Her work to reform the law with respect to women’s education and married women’s property (she was the only woman called to give evidence to the parliamentary select committee on the married women’s property bill in 1868), combined with her temperance and charity work, convinced her that women were best suited to the work of reforming society, but that their success in this would depend on gaining the right to vote. It was because of this realisation that she was the main force behind the establishment of the north of Ireland branch of the National Society for Women’s Suffrage c.1871, acting as secretary until the 1890s; it was known as the North of Ireland Women’s Suffrage Association. This was the first organisation in Ireland that displayed a recognisably feminist political agenda. Tod campaigned vigorously for women’s right to be considered as full members of society; she spoke at meetings throughout the country and in Britain, and was an effective lobbyist. She formed friendships with prominent suffragists in Ireland and Britain, and utilised contacts and networks assiduously in efforts to change society’s attitudes. It was largely as a result of her work that Belfast women were allowed to vote in local elections in 1887, eleven years ahead of other Irish municipalities, and that in 1896, subject to property qualifications, women were permitted to become poor law guardians.

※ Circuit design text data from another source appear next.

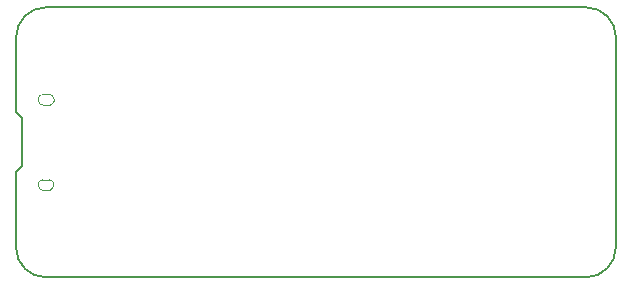
<source format=gm1>
G04 #@! TF.GenerationSoftware,KiCad,Pcbnew,5.0.2-bee76a0~70~ubuntu18.04.1*
G04 #@! TF.CreationDate,2019-01-10T21:18:08-06:00*
G04 #@! TF.ProjectId,Adafruit Feather M0 RFMxx,41646166-7275-4697-9420-466561746865,rev?*
G04 #@! TF.SameCoordinates,Original*
G04 #@! TF.FileFunction,Profile,NP*
%FSLAX46Y46*%
G04 Gerber Fmt 4.6, Leading zero omitted, Abs format (unit mm)*
G04 Created by KiCad (PCBNEW 5.0.2-bee76a0~70~ubuntu18.04.1) date Thu 10 Jan 2019 09:18:08 PM CST*
%MOMM*%
%LPD*%
G01*
G04 APERTURE LIST*
%ADD10C,0.150000*%
G04 #@! TA.AperFunction,NonConductor*
%ADD11C,0.100000*%
G04 #@! TD*
G04 APERTURE END LIST*
D10*
X125641100Y-116433600D02*
X171361100Y-116433600D01*
X173901100Y-113893600D02*
G75*
G02X171361100Y-116433600I-2540000J0D01*
G01*
X173901100Y-113893600D02*
X173901100Y-96113600D01*
X171361100Y-93573600D02*
G75*
G02X173901100Y-96113600I0J-2540000D01*
G01*
X171361100Y-93573600D02*
X125641100Y-93573600D01*
X123101100Y-96113600D02*
G75*
G02X125641100Y-93573600I2540000J0D01*
G01*
X123101100Y-96113600D02*
X123101100Y-102463600D01*
X123101100Y-102463600D02*
X123609100Y-102971600D01*
X123609100Y-102971600D02*
X123609100Y-107035600D01*
X123609100Y-107035600D02*
X123101100Y-107543600D01*
X123101100Y-107543600D02*
X123101100Y-113893600D01*
X125641100Y-116433600D02*
G75*
G02X123101100Y-113893600I0J2540000D01*
G01*
D11*
G04 #@! TO.C,X3*
X125346100Y-108153600D02*
X125946100Y-108153600D01*
X126296100Y-108603600D02*
G75*
G03X125946100Y-108153600I-400000J50000D01*
G01*
X125946100Y-109053600D02*
G75*
G03X126296100Y-108603600I-50000J400000D01*
G01*
X125946100Y-109053600D02*
X125346100Y-109053600D01*
X125346100Y-108153600D02*
G75*
G03X124996100Y-108603600I50000J-400000D01*
G01*
X124996100Y-108603600D02*
G75*
G03X125346100Y-109053600I400000J-50000D01*
G01*
X125396100Y-100953600D02*
X125946100Y-100953600D01*
X125396100Y-100953600D02*
G75*
G03X124996100Y-101303600I-25000J-375000D01*
G01*
X124996100Y-101503600D02*
X124996100Y-101303600D01*
X124996100Y-101503600D02*
G75*
G03X125396100Y-101853600I375000J25000D01*
G01*
X125946100Y-101853600D02*
X125396100Y-101853600D01*
X125946100Y-101853600D02*
G75*
G03X126296100Y-101503600I0J350000D01*
G01*
X126296100Y-101303600D02*
X126296100Y-101503600D01*
X126296100Y-101303600D02*
G75*
G03X125946100Y-100953600I-350000J0D01*
G01*
G04 #@! TD*
M02*

</source>
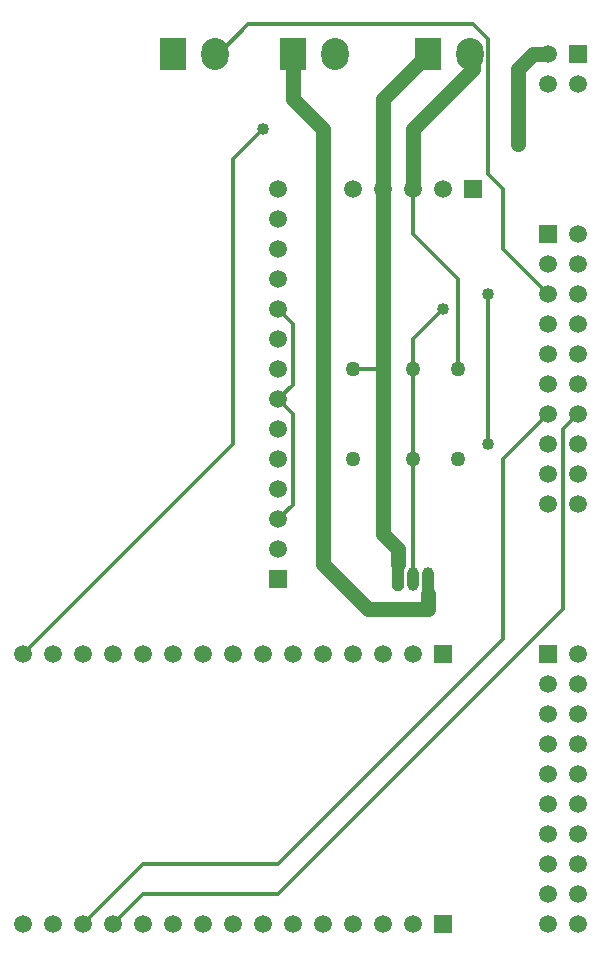
<source format=gbr>
G04 DipTrace 3.3.1.3*
G04 Bottom.gbr*
%MOIN*%
G04 #@! TF.FileFunction,Copper,L2,Bot*
G04 #@! TF.Part,Single*
%AMOUTLINE0*
4,1,8,
-0.019685,-0.029528,
-0.009843,-0.03937,
0.009843,-0.03937,
0.019685,-0.029528,
0.019685,0.029528,
0.009843,0.03937,
-0.009843,0.03937,
-0.019685,0.029528,
-0.019685,-0.029528,
0*%
G04 #@! TA.AperFunction,ComponentPad*
%ADD13C,0.05*%
G04 #@! TA.AperFunction,Conductor*
%ADD14C,0.012992*%
G04 #@! TA.AperFunction,ViaPad*
%ADD15C,0.04*%
G04 #@! TA.AperFunction,ComponentPad*
%ADD16C,0.05*%
%ADD17R,0.090551X0.106299*%
%ADD18O,0.090551X0.106299*%
%ADD19R,0.059055X0.059055*%
%ADD20C,0.059055*%
%ADD21O,0.03937X0.07874*%
%ADD46OUTLINE0*%
%FSLAX26Y26*%
G04*
G70*
G90*
G75*
G01*
G04 Bottom*
%LPD*%
X2293700Y3093700D2*
D13*
Y3343700D1*
X2343700Y3393700D1*
X2393700D1*
X1681495D2*
D14*
X1643700D1*
X1943700Y2943700D2*
Y2793700D1*
X2093700Y2643700D1*
Y2343700D1*
X1943700Y2943700D2*
D13*
Y3143700D1*
X2143700Y3343700D1*
Y3393700D1*
X2131495D1*
X1993700D2*
X1843700Y3243700D1*
Y2943700D1*
Y2343700D1*
Y1793700D1*
X1893700Y1743700D1*
Y1693700D1*
D15*
Y1643700D1*
X1843700Y2343700D2*
D14*
X1743700D1*
X1443700Y3143700D2*
X1343700Y3043700D1*
Y2093700D1*
X643700Y1393700D1*
X1493700Y2543700D2*
X1542716Y2494684D1*
Y2292716D1*
X1493700Y2243700D1*
X1542716Y2194684D1*
Y1892716D1*
X1493700Y1843700D1*
X1993700Y1643700D2*
D15*
Y1593700D1*
D13*
Y1543700D1*
X1793700D1*
X1643700Y1693700D1*
Y3143700D1*
X1543700Y3243700D1*
Y3393700D1*
X1943700Y2343700D2*
D14*
Y2443700D1*
X2043700Y2543700D1*
X1943700Y2343700D2*
Y2043700D1*
Y1643700D1*
X2393700Y2593700D2*
X2243700Y2743700D1*
Y2943700D1*
X2193700Y2993700D1*
Y3443700D1*
X2143700Y3493700D1*
X1393700D1*
X1281495Y3381495D1*
Y3393700D1*
X2193700Y2093700D2*
Y2593700D1*
X2393700Y2193700D2*
X2243700Y2043700D1*
Y1443700D1*
X1493700Y693700D1*
X1043700D1*
X843700Y493700D1*
X943700D2*
X1043700Y593700D1*
X1493700D1*
X2443700Y1543700D1*
Y2143700D1*
X2493700Y2193700D1*
D15*
X2293700Y3093700D3*
X1443700Y3143700D3*
X2043700Y2543700D3*
X2193700Y2093700D3*
Y2593700D3*
D13*
X1743700Y2343700D3*
D16*
Y2043700D3*
D13*
X2093700Y2343700D3*
D16*
Y2043700D3*
D17*
X1543700Y3393700D3*
D18*
X1681495D3*
D19*
X2393700Y1393700D3*
D20*
X2493700D3*
X2393700Y1293700D3*
X2493700D3*
X2393700Y1193700D3*
X2493700D3*
X2393700Y1093700D3*
X2493700D3*
X2393700Y993700D3*
X2493700D3*
X2393700Y893700D3*
X2493700D3*
X2393700Y793700D3*
X2493700D3*
X2393700Y693700D3*
X2493700D3*
X2393700Y593700D3*
X2493700D3*
X2393700Y493700D3*
X2493700D3*
D19*
X2393700Y2793700D3*
D20*
X2493700D3*
X2393700Y2693700D3*
X2493700D3*
X2393700Y2593700D3*
X2493700D3*
X2393700Y2493700D3*
X2493700D3*
X2393700Y2393700D3*
X2493700D3*
X2393700Y2293700D3*
X2493700D3*
X2393700Y2193700D3*
X2493700D3*
X2393700Y2093700D3*
X2493700D3*
X2393700Y1993700D3*
X2493700D3*
X2393700Y1893700D3*
X2493700D3*
D19*
Y3393700D3*
D20*
Y3293700D3*
X2393700Y3393700D3*
Y3293700D3*
D19*
X2143700Y2943700D3*
D20*
X2043700D3*
X1943700D3*
X1843700D3*
X1743700D3*
D13*
X1943700Y2343700D3*
D16*
Y2043700D3*
D17*
X1993700Y3393700D3*
D18*
X2131495D3*
D46*
X1893700Y1643700D3*
D21*
X1943700D3*
X1993700D3*
D19*
X1493700D3*
D20*
Y1743700D3*
Y1843700D3*
Y1943700D3*
Y2043700D3*
Y2143700D3*
Y2243700D3*
Y2343700D3*
Y2443700D3*
Y2543700D3*
Y2643700D3*
Y2743700D3*
Y2843700D3*
Y2943700D3*
D17*
X1143700Y3393700D3*
D18*
X1281495D3*
D19*
X2043700Y493700D3*
D20*
X1943700D3*
X1843700D3*
X1743700D3*
X1643700D3*
X1543700D3*
X1443700D3*
X1343700D3*
X1243700D3*
X1143700D3*
X1043700D3*
X943700D3*
X843700D3*
X743700D3*
X643700D3*
D19*
X2043700Y1393700D3*
D20*
X1943700D3*
X1843700D3*
X1743700D3*
X1643700D3*
X1543700D3*
X1443700D3*
X1343700D3*
X1243700D3*
X1143700D3*
X1043700D3*
X943700D3*
X843700D3*
X743700D3*
X643700D3*
M02*

</source>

Her first public statement was a speech on women’s education, delivered for her at a meeting in 1867 of the National Association for the Promotion of Social Science. She campaigned for the provision of secondary and higher education for women, and was involved with the foundation of several schools offering academic and practical education for girls – notably the Ladies’ Institute in Belfast (1867). The intermediate education bill of 1878 was intended to organise examinations and to award prizes based on their results, but it referred solely to male education. Consequently, Tod and Margaret Byers, organised a delegation to London to urge the inclusion of girls in the bill. Their efforts were successful, and the intermediate education act gave awards to schools for all students who passed examinations, whether male or female. A year later (1879) the government introduced a new university bill, and Tod immediately formed a committee to lobby for the inclusion of women in any benefits that the bill would produce. She was the prime mover in the establishment (1880) of the Ulster Schoolmistresses’ Association, intended to act as a pressure group to foster female education.

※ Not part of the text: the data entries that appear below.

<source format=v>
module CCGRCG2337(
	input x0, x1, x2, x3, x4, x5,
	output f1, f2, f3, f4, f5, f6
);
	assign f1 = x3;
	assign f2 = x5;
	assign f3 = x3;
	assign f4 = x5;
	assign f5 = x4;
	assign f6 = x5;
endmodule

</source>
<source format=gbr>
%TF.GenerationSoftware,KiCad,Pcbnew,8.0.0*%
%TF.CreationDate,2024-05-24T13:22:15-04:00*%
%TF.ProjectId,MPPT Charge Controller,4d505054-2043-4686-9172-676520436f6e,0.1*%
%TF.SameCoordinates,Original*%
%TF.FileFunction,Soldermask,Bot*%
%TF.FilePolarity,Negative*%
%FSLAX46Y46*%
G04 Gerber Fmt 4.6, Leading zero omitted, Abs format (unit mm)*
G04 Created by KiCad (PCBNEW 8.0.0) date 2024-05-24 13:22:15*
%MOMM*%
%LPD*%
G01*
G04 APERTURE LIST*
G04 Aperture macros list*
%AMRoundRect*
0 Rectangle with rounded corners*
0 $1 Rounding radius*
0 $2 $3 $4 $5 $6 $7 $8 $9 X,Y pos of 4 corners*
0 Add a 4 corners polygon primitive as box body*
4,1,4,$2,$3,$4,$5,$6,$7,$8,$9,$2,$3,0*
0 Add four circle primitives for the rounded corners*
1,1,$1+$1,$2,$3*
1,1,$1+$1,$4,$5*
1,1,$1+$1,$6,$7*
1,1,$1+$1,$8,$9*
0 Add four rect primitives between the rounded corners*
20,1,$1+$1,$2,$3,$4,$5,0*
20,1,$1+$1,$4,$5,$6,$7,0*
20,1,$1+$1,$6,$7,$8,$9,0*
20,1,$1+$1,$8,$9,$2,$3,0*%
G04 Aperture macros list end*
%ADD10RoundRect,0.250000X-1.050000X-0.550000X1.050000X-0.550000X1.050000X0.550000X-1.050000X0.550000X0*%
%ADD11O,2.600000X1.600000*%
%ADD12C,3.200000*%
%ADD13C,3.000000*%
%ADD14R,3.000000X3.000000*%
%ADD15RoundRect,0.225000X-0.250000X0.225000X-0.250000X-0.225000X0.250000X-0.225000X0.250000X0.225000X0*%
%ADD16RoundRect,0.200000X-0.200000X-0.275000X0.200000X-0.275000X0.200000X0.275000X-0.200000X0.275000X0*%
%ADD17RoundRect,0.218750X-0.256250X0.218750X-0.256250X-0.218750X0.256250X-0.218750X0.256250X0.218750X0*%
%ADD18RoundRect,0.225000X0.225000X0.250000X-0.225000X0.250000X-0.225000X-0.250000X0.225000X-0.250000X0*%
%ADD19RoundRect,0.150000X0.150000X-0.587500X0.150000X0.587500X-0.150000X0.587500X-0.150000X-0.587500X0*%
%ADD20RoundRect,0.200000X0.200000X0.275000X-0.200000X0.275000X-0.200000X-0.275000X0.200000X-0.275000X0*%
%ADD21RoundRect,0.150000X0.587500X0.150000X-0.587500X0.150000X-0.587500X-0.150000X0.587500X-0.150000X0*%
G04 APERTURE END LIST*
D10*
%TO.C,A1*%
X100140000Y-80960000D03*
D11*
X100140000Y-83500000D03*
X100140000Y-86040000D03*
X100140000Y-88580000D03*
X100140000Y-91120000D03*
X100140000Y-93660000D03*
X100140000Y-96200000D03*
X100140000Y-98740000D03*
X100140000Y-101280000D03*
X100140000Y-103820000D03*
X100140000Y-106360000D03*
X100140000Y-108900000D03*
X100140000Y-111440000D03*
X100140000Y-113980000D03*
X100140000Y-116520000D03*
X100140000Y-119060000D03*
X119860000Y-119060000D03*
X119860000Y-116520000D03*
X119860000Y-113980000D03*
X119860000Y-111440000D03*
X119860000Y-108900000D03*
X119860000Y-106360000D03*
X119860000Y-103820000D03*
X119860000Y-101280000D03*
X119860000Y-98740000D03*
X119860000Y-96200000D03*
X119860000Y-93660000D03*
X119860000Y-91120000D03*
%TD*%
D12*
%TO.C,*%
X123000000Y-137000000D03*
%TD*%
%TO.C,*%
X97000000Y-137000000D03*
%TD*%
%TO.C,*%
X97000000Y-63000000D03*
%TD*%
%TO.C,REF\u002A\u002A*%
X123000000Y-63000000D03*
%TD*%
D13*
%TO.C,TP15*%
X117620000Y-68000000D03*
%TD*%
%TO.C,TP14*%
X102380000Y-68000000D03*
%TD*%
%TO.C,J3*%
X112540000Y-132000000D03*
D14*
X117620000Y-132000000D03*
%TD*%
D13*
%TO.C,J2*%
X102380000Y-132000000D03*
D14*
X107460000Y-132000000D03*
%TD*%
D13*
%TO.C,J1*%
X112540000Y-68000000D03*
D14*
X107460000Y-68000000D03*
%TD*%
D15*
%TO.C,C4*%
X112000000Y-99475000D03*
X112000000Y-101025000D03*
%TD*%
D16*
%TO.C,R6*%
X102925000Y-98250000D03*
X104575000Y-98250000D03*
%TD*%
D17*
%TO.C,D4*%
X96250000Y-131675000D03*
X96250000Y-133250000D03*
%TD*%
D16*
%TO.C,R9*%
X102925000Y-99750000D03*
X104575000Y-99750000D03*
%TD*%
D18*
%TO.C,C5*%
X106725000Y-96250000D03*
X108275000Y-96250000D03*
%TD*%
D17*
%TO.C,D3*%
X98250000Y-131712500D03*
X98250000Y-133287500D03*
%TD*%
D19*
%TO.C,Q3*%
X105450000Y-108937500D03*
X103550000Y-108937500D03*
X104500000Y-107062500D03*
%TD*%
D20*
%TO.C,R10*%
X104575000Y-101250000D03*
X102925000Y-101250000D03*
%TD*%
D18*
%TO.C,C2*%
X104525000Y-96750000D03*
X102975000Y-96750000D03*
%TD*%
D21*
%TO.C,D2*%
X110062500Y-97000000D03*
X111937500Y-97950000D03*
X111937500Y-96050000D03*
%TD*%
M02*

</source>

Tod was a strict teetotaller and very involved in temperance work, seeing in this an important focus for women’s efforts to improve society. She was a founding member with Margaret Byers of the Belfast Women’s Temperance Association (formed 1874), and acted (1877–92) as vice-president of the British Women’s Temperance Association. The Belfast group set up a number of projects intended to ameliorate life in the city: temperance eating-houses, a home for alcoholic women and another for destitute girls, and classes in hygiene and cookery for working-class women. The WTA split in 1893 and Tod became vice-president of the Women’s Total Abstinence Union, a position she held until her death.
Tod’s career took another direction when she threw herself into opposition to Gladstone’s first home rule bill of 1886. She believed that an Irish-based assembly, bereft of the mitigating influence of the large numbers and wealth of the educated classes of the United Kingdom, would inevitably fall into illiberal and divisive modes of government, and that such a government would be inimical to all the causes for which she had campaigned. In 1886 she organised a Liberal Women’s Unionist Association in Belfast to formulate a policy of opposition. Tod cared so passionately about this issue that she campaigned in England as well as Ireland on behalf of the liberal unionists. The split between unionists and nationalists over home rule was mirrored within the suffrage movement, and Tod was estranged, sometimes permanently, from some of her suffragist friends who supported the bill.

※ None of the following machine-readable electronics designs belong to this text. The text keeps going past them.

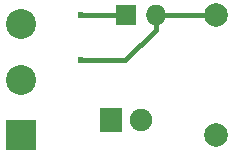
<source format=gbr>
G04 #@! TF.FileFunction,Copper,L1,Top,Signal*
%FSLAX46Y46*%
G04 Gerber Fmt 4.6, Leading zero omitted, Abs format (unit mm)*
G04 Created by KiCad (PCBNEW 4.0.2-stable) date Wednesday, 03 August 2016 'amt' 10:39:47*
%MOMM*%
G01*
G04 APERTURE LIST*
%ADD10C,0.100000*%
%ADD11R,1.900000X2.000000*%
%ADD12C,1.900000*%
%ADD13R,1.727200X1.727200*%
%ADD14O,1.727200X1.727200*%
%ADD15C,1.998980*%
%ADD16R,2.540000X2.540000*%
%ADD17C,2.540000*%
%ADD18C,0.600000*%
%ADD19C,0.400000*%
G04 APERTURE END LIST*
D10*
D11*
X127000000Y-105410000D03*
D12*
X129540000Y-105410000D03*
D13*
X128270000Y-96520000D03*
D14*
X130810000Y-96520000D03*
D15*
X135890000Y-106680000D03*
X135890000Y-96520000D03*
D16*
X119380000Y-106680000D03*
D17*
X119380000Y-101981000D03*
X119380000Y-97282000D03*
D18*
X124460000Y-96520000D03*
X124460000Y-100330000D03*
D19*
X128270000Y-96520000D02*
X124460000Y-96520000D01*
X120142000Y-96520000D02*
X119380000Y-97282000D01*
X130810000Y-96520000D02*
X130810000Y-97741314D01*
X130810000Y-97741314D02*
X128221314Y-100330000D01*
X128221314Y-100330000D02*
X124460000Y-100330000D01*
X135890000Y-96520000D02*
X130810000Y-96520000D01*
M02*

</source>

In 1884 a testimonial worth £1,000 was presented to her, and she was honoured in 1886 by the presentation of a portrait. She lived, unmarried, with her mother, who died in 1877. For many years her secretary, Gertrude Andrews, was a constant companion. After years of illness, Tod died 8 December 1896 at her home at 71 Botanic Avenue, Belfast. In October 1898 a memorial portrait of her by Margaret Rothwell (1890) was unveiled in the Free Public Library of Belfast. It is now held in the Ulster Museum, Belfast. Annual scholarships of £30 are awarded at QUB in Tod’s memory.